### Document passage
Archive: Power for the Church in Crisis

Archive: Power for the Church in Crisis

Archive: Power for the Church in Crisis

Condensed from an address by Dr. Frank Batemann Stanger
President, Asbury Theological Seminary

God’s power comes to men through the activity of the Holy Spirit.

The text for this address was Acts 1:4-8; 2:1-4; Luke 11:11-13. Because of space limitations, the text is not printed.  – Charles W. Keysor, Editor

As Jesus was leaving this earth, He told His first disciples what was to be the source of power for the early Church. He said to them, “Wait for the promise of the Father. You will receive power when you are filled with the Holy Spirit.” When we follow those early Christians in the events of the Book of the Acts, we discover that the Holy Spirit was their source of power. Because they were Spirit-filled, Spirit-guided, Spirit-empowered individuals, the Church was built and the Gospel was taken into the then-known world.

Now march across the Christian centuries. Look at those periods in the life of the Church when it was most effective in doing what the Church was divinely commissioned to do. It is easily discernible that they were the periods when the Church was Spirit-oriented, Spirit-dependent, Spirit-filled, Spirit-guided, Spirit-energized, Spirit-abounding. Why should we think that there is any difference in the source of power for the contemporary situation? Jesus said the early Church must have the power of the Holy Spirit. The Christian centuries eloquently enforce the truth that the Holy Spirit made possible the redemptive ministries and the phenomenal expansion of the Church.

Why should we think differently today? We know there is no difference. As we stand at the beginning of the decade of the seventies, as we face a Church in crisis, we know the source of power is the same. It is to be found in the person and ministry of the Holy Spirit.

The Holy Spirit gives the Church power to be aware of the crisis. It takes spiritually sensitive people to be alert to crucial spiritual issues. The natural man does not understand what we are now discussing. He does not comprehend what we mean when we say “the Church in crisis,” or “the renewal of the Church,” or “the need of a spiritual revival. ” The natural man does not understand this kind of talk. He is not capable of reacting to such specific insights relating to the Kingdom of God. Even the nominal Christian may not be alert to what is going on in the Church and in the world. Recall that God’s Spirit spoke to the Laodicean Church in the first century and reminded the members that they did not even know that they were wretched and miserable and blind and naked, spiritually speaking.

It takes Christians under the inspiration of the Holy Spirit to be spiritually alert, to be sensitive, to realize what is going on in the Church. I think this is where the power of the Holy Spirit in the Church begins to operate in this age of crisis. The Spirit helps us to be aware of the crisis.

### Exercise requirements
**1)** Answer these questions about the address on power for the Church in crisis:
(a) What position did the speaker hold?
(b) Which Bible passages formed the text for the address?
(c) Which church did God's Spirit remind, in the first century, that its members did not know they were wretched, miserable, blind and naked?
**2)** Continue the address on power for the Church in crisis, starting after its last sentence.

### Record excerpts
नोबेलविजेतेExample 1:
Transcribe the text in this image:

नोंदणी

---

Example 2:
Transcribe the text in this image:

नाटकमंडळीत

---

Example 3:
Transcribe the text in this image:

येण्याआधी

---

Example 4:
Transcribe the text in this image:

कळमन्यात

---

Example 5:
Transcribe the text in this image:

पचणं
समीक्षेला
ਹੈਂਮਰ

==

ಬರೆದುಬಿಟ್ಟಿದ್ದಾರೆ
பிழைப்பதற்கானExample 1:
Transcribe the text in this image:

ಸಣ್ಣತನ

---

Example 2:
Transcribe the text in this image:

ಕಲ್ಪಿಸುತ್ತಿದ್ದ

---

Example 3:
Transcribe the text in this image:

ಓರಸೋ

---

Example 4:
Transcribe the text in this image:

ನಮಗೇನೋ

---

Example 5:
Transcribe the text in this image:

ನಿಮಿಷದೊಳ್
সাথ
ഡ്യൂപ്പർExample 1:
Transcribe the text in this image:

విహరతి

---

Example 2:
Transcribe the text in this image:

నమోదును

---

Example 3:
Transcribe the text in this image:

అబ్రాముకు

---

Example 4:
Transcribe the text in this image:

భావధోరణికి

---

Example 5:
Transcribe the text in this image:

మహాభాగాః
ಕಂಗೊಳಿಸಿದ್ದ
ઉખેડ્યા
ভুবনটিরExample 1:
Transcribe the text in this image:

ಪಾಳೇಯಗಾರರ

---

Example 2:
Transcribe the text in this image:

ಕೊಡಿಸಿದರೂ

==

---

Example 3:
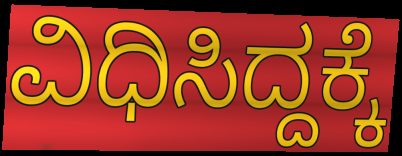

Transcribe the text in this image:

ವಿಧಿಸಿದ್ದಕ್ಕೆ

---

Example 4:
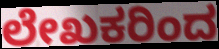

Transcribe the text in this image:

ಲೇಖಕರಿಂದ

### Answers below
**1)**
(a) President of Asbury Theological Seminary.
(b) Acts 1:4-8; 2:1-4; Luke 11:11-13.
(c) The Laodicean Church.

**2)**
But it is more than a mere awareness. The Spirit also creates a deep concern within us. This concern is the result of the inspiration of the Holy Spirit. We are asking sincerely, “Which way is United Methodism going?” There has been a “separating” process, as to objectives, as to the nature of ministry, as to the ultimate destiny of the Church. In the crisis every one who belongs to the Church will make a selection of an alternative. We will make it as individual Christians, as annual conferences, as general boards, as a denomination.

In the second place, the Holy Spirit gives the Church the power to identify the nature of the crisis. Already we have heard a lot from this platform about the crisis. May I summarize very generally what I believe to be involved in the crisis. In the world, it is a crisis of faith. The world has lost its sense of God, its source of moral authority.

In the individual, it is a crisis of identity. Such a crisis of identity has many manifestations. It is a crisis of meaning – “who am I?” It is a crisis of relationship – “am I related to Another, or to others?” It is a crisis of conduct – “does it make any difference to anybody except myself how I live?”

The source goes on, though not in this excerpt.